So, for all of y'all who think being able to have decent reading comprehension means I'm a victim or projecting trauma, guess what? I have an educational background in psych AND work with adolescents and younger children, meaning I work with kids as young as four to mid teens. So gtfo my face. I'm not saying I'm goddamn Einstein or haha i'm right you're wrong cause i'm smart, but holy fuck, y'all just keep proving to be slow. NO ONE is defending that he's a good person, which ya'll very apparently can't comprehend, so Ima say it in one sentence since it needs to be spelled out for the delayed. He is a a troubled youth who is being reactive and hurtful because he believes he has no where to turn too and he aligns himself with self deprecating ideals as MOST victims do, what he's saying or doing IS NOT A SURPRISE, he is reacting in unhealthy ways because he does not know HOW to react. So as I said in the topic, y'all are slow and pissing me off and this genre ain't for you stick to slice of life

And Ima add one more thing, which I replied to another topic, I'm putting it here to add a more in depth comment and not repeat it so many times.
Who ever said he was getting a pass??? No duh he thinks similarly to their extended family--when he was more conscious of actions and words that's ALL he learned from, when someone is placed in a prolonged environment which they do not feel safe in to be vulnerable, why wouldn't they be reactive and use the same behavioural tactics????
The kid has no where else to pick up from to understand what is appropriate and why he should be understanding. That said, nothing he says or does is a surprise, if he doesn't trust her he won't make an effort to be nice or understanding or compassionate, she is not someone he sees himself being vulnerable too.
And before you go off on how 'oh so cause he's traumatized his sister needs to keep reaching out'. She isn't obligated to do shit and that's understandable.
But do you think abuse victims are aware of harmful habits to themselves or others when they're still a teenager???? Most adults victims only realize unhealthy patterns of behaviours when they hit their 30s, and that's not considering a lot of outside factors just on when most adults finish developing. He's a reactive kid who doesn't believe he's in a safe space, so ya'll saying he's annoying or is a brat is glazing over the fact as to all the reasons why, but yes it is frustrating.
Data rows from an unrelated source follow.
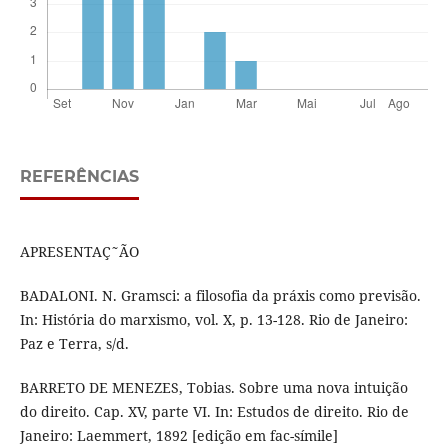
REFERÊNCIAS
APRESENTAÇ˜ÃO
BADALONI. N. Gramsci: a filosofia da práxis como previsão.
In: História do marxismo, vol. X, p. 13-128. Rio de Janeiro:
Paz e Terra, s/d.
BARRETO DE MENEZES, Tobias. Sobre uma nova intuição
do direito. Cap. XV, parte VI. In: Estudos de direito. Rio de
Janeiro: Laemmert, 1892 [edição em fac-símile]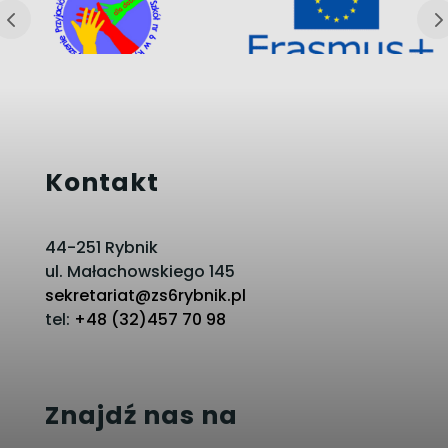
Kontakt
44-251 Rybnik
ul. Małachowskiego 145
sekretariat@zs6rybnik.pl
tel:
+48 (32)457 70 98
Znajdź nas na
No one said he was good, but why would he be if being hurtful was how he learned to protect himself?? Hence him acting like the aunt.
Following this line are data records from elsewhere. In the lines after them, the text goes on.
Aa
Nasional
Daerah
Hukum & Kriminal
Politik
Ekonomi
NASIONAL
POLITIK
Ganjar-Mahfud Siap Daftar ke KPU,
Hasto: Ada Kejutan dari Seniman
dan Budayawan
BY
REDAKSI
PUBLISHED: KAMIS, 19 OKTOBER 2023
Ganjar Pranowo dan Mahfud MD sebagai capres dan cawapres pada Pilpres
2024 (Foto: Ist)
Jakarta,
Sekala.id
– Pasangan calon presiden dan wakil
What I think is interesting is expecting a teenager to fully understand his trauma and react appropriately when he still has a self deprecating ideals and believes he cannot be vulnerable! So I guess we should have that expectation that abuse victims should know better and not be reactive regardless of whatever the hell they're feeling or thinking! ESP because teenagers can work through complicated emotional ties and still be nice and polite!
yeah a lot of y'all delayed asf

I had a cousin who did this, she had a step dad and felt like she wasn't receiving enough attention so she went and lied to our grandma that he'd been sexually abusing her. She got taken away from the CPS for several months till she came out saying she lied. She was returned but the whole family just inst the same.

LMAOOO I still stick by my original comment, go ahead and move onto slice of life gng this shit FLIES over your head. I have no idea what you're trying to express because NONE of your comments have any clear point, explanation, or analysis to add or even REBUTTAL what I've stated besides "he sucks and you're stupid!!" I'm fr going in circles, esp with ppl like you since I'm obviously arguing with a child, since no way this could be considered a debate.
Now to your actual comment, so in this statement, you think that for example a seven year-old has the same understanding of societal norms and behaviours compared to someone entering their fresh possible min teens?? ESPECIALLY when they've obviously experienced a traumatic event at different developing stages?? Clearly since you assume from ages 5-15 is only a *slight* difference in comparison to someone who's 27-30. I guess you don't understand why elementary students have different reading levels per grade level, compared to expecting someone who's 27-30 to comprehend hr policies.
You're ig the target audience, cause you're obviously slow if shit gotta be repeated to you and your only rebuttal is "Well he sucks cause he should know better! He's grown enough!!" I've already explained why he's so reactive and acts the way he does, and cant do anything if you got tunnel vision. And based off of your comments and thinking process ima just assume you're a kid, so go ahead and get back to your books
Nahhh y'all irritating tf outa me in these comments. Ya'll are gonna blame a kid in a dysfunctional household, for getting upset he got hit by probably the only guardian he could trust?? HES A CHILD. Obviously he's gonna say hateful and hurtful shit he learned from the other adults, like his aunt. Was it right? obviously not, but y'all have had emotional outbursts too, be so fucking for real, the kid's in a dysfunctional home with no one to rely on but his minor sister, how tf is he gonna react right?? Like sorry little bros not the perfect textbook victim tf?